[How to complete this task] Reproduce the line with "vfov_deg: 36.9" and everything after it in the listing below, exactly, both ends included. No pictures.
### Given data ###
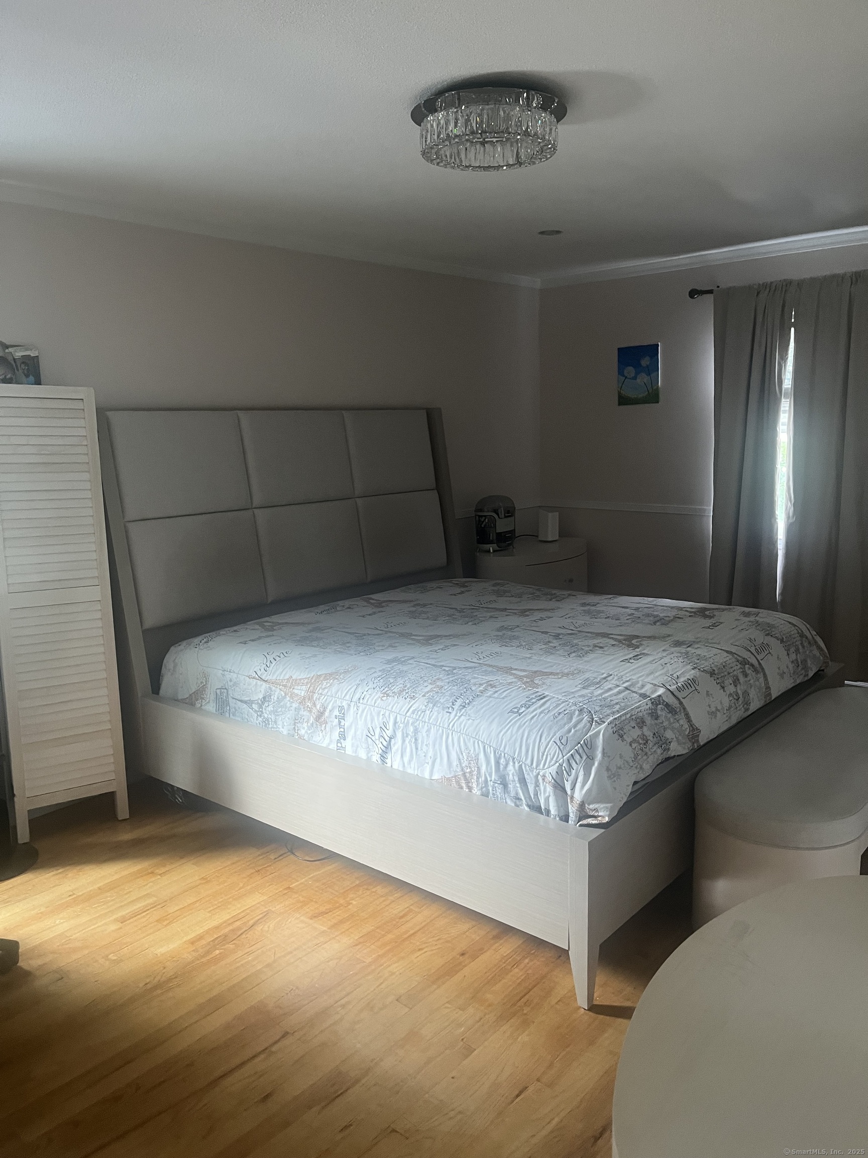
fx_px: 869
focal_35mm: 26
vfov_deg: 67.3
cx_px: 434
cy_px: 579
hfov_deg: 53.1
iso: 250
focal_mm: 5.1
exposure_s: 1/60
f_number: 1.6
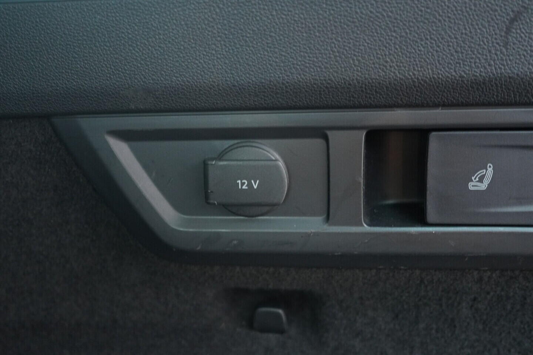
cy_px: 178
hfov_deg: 53.1
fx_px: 533
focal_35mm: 36
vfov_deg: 36.9
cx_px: 266
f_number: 2.8
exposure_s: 1/40
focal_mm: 24
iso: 2500
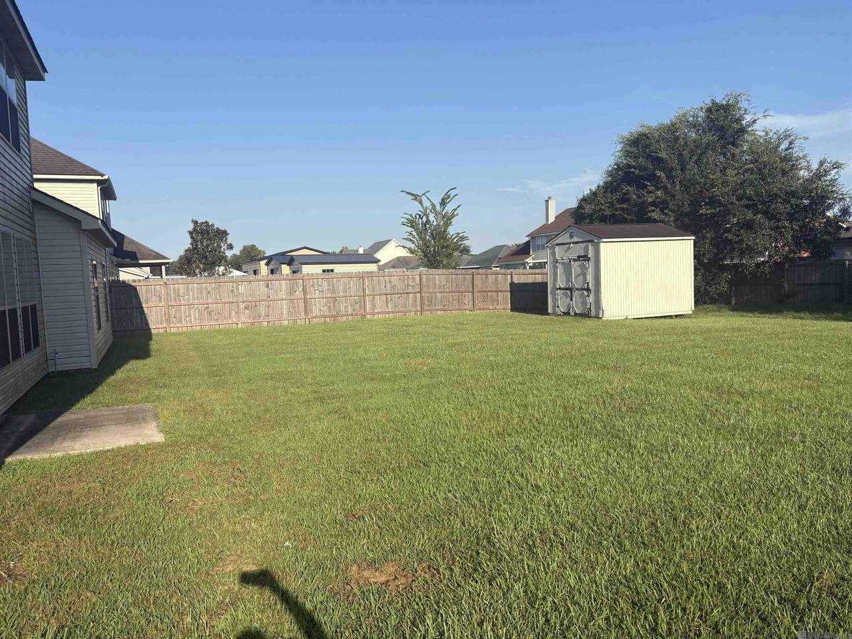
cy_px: 320
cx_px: 426
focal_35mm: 26
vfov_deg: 53.1
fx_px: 640
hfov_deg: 67.3
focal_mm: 5.96
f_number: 1.6
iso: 50
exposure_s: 1/3125
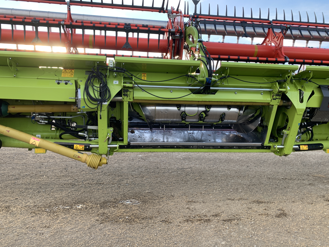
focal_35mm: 26
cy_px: 124
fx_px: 247
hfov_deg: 67.3
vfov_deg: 53.1
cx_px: 164
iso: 25
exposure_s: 1/135
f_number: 1.8
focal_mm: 4.25
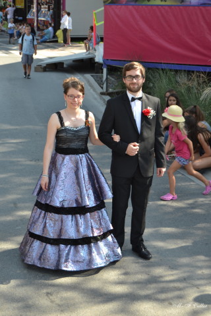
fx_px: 633
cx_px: 106
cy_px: 158
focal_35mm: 72
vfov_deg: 28.1
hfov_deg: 18.9
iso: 125
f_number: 5.6
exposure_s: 1/125
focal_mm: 48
###
[Output]
vfov_deg: 36.9
cx_px: 266
f_number: 2.8
exposure_s: 1/40
focal_mm: 24
iso: 2500
cy_px: 320
cx_px: 426
focal_35mm: 26
vfov_deg: 53.1
fx_px: 640
hfov_deg: 67.3
focal_mm: 5.96
f_number: 1.6
iso: 50
exposure_s: 1/3125
focal_35mm: 26
cy_px: 124
fx_px: 247
hfov_deg: 67.3
vfov_deg: 53.1
cx_px: 164
iso: 25
exposure_s: 1/135
f_number: 1.8
focal_mm: 4.25
fx_px: 633
cx_px: 106
cy_px: 158
focal_35mm: 72
vfov_deg: 28.1
hfov_deg: 18.9
iso: 125
f_number: 5.6
exposure_s: 1/125
focal_mm: 48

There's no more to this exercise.